I don’t know about you, but I’ve always thought of self-control as a matter of do’s and don’ts: If you can do what is right and avoid what is wrong then you have the virtue of self-control. End of story.
Well I stumbled onto a verse the other day that has challenged me to think of self-control in a whole new light. It comes from Proverbs 25:28 and it reads as follows:
A man without self-control is like a city broken into and left without walls. (ESV)
At first I thought this was a surprising comparison. A city without walls? According to this analogy, self-control is about more than acting rightly. It is a mode of self-protection. Like a city without walls that is left vulnerable to any kind of attack, a lack of self-control leaves us vulnerable to the temptations and pitfalls of this world.
But what I found even more telling was the following portion of the verse: “a city broken into and left without walls.” This verse points to an exact moment at which the walls came down. There was an initial invasion, an original penetration of the walls, and because of that invasion the entire city was left open to attack.
As soon as I read this, I knew exactly what it was referring to: gateway sin. Perhaps a more familiar term is “gateway drug,” which refers to the use of “softer” drugs before moving on to more serious habits of addiction. A person starts out using pot, thinking it’s no big deal, but eventually moves on to harder substances as the desire for a bigger high gets stronger.

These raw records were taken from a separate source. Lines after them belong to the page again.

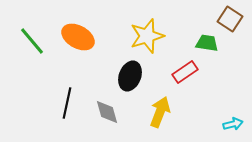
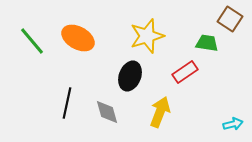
orange ellipse: moved 1 px down
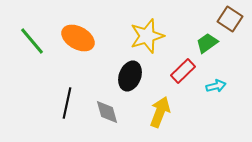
green trapezoid: rotated 45 degrees counterclockwise
red rectangle: moved 2 px left, 1 px up; rotated 10 degrees counterclockwise
cyan arrow: moved 17 px left, 38 px up
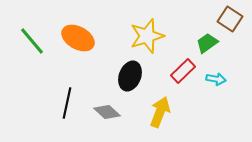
cyan arrow: moved 7 px up; rotated 24 degrees clockwise
gray diamond: rotated 32 degrees counterclockwise
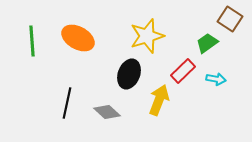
green line: rotated 36 degrees clockwise
black ellipse: moved 1 px left, 2 px up
yellow arrow: moved 1 px left, 12 px up
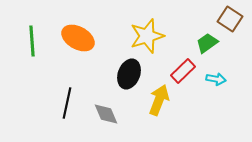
gray diamond: moved 1 px left, 2 px down; rotated 24 degrees clockwise
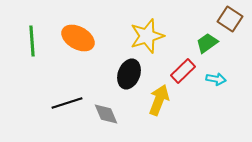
black line: rotated 60 degrees clockwise
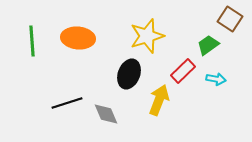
orange ellipse: rotated 24 degrees counterclockwise
green trapezoid: moved 1 px right, 2 px down
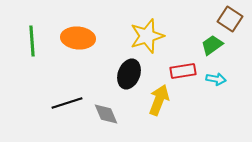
green trapezoid: moved 4 px right
red rectangle: rotated 35 degrees clockwise
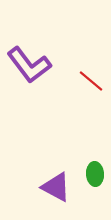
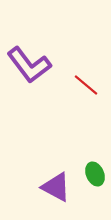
red line: moved 5 px left, 4 px down
green ellipse: rotated 20 degrees counterclockwise
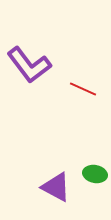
red line: moved 3 px left, 4 px down; rotated 16 degrees counterclockwise
green ellipse: rotated 55 degrees counterclockwise
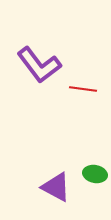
purple L-shape: moved 10 px right
red line: rotated 16 degrees counterclockwise
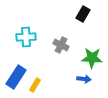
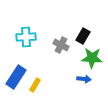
black rectangle: moved 22 px down
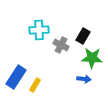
cyan cross: moved 13 px right, 7 px up
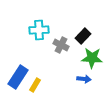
black rectangle: rotated 14 degrees clockwise
blue rectangle: moved 2 px right
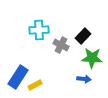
yellow rectangle: rotated 32 degrees clockwise
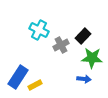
cyan cross: rotated 30 degrees clockwise
gray cross: rotated 35 degrees clockwise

It is the same with sin. We start out with a small sin, thinking it’s no big deal, but it leads us to into more serious habits. This kind of struggle can range anywhere from lust, to gambling, to pride—as soon as you indulge your temptation, it’s much easier to do it again.
And that is why Proverbs 25:28 is such a perfect description of self-control. As long as you haven’t indulged a sin and you haven’t tasted its sweetness, it’s much easier to stave off attacks. You have built up momentum that you need only maintain, so the walls more readily stand firm. But once you give into it, the walls come crumbling down.
Why? Well there are two reasons actually. The first is that you feel less guilty recommitting a sin that you’ve already done before. There’s a lot less at stake the second time around. The second reason is that you now yearn to experience the pleasure again. In the same way that I will not crave a dessert I’ve never tasted, it’s easy to resist a sin we’ve never experienced. But once I have a bite of that molten chocolate lava cake, it’s very difficult to resist having another.
In this way, the initial breach of your “wall” is the most crucial point to guard against. Once you allow the behavior into your life, it’s exponentially more difficult to keep it out. It’s much easier to maintain a wall than to completely rebuild one.
So don’t believe the lie that a small sin is no big deal. It may actually be a gateway sin that tears down your walls and leaves you vulnerable to even greater temptations. See sin for what it really is. No matter the size, it is all spiritually fatal.